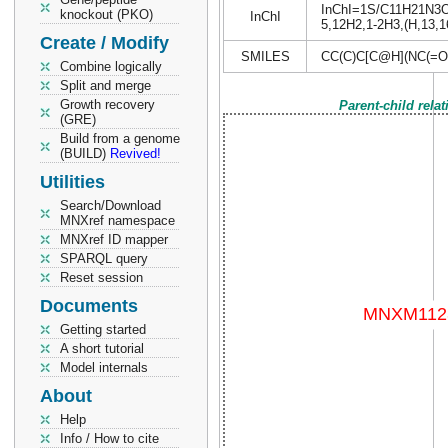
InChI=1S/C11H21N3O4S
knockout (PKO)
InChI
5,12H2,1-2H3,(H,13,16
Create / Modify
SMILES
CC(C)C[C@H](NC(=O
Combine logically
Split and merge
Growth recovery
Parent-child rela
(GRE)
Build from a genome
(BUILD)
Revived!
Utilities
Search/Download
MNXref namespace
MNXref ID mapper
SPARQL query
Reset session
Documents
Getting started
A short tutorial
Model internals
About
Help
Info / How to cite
+++++
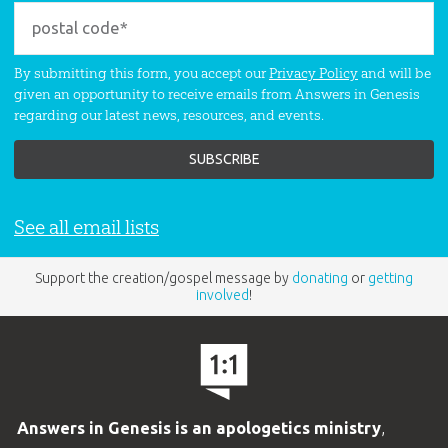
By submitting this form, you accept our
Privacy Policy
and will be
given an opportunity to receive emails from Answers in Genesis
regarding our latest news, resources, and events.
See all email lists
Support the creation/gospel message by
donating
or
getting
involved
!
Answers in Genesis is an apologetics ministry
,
+++++
When you reach the line with "knockout (PKO)" in the records above, start writing out lines exactly, and stop once the line with "MNXref ID mapper" has been written; include nothing else.

knockout (PKO)
InChI
5,12H2,1-2H3,(H,13,16
Create / Modify
SMILES
CC(C)C[C@H](NC(=O
Combine logically
Split and merge
Growth recovery
Parent-child rela
(GRE)
Build from a genome
(BUILD)
Revived!
Utilities
Search/Download
MNXref namespace
MNXref ID mapper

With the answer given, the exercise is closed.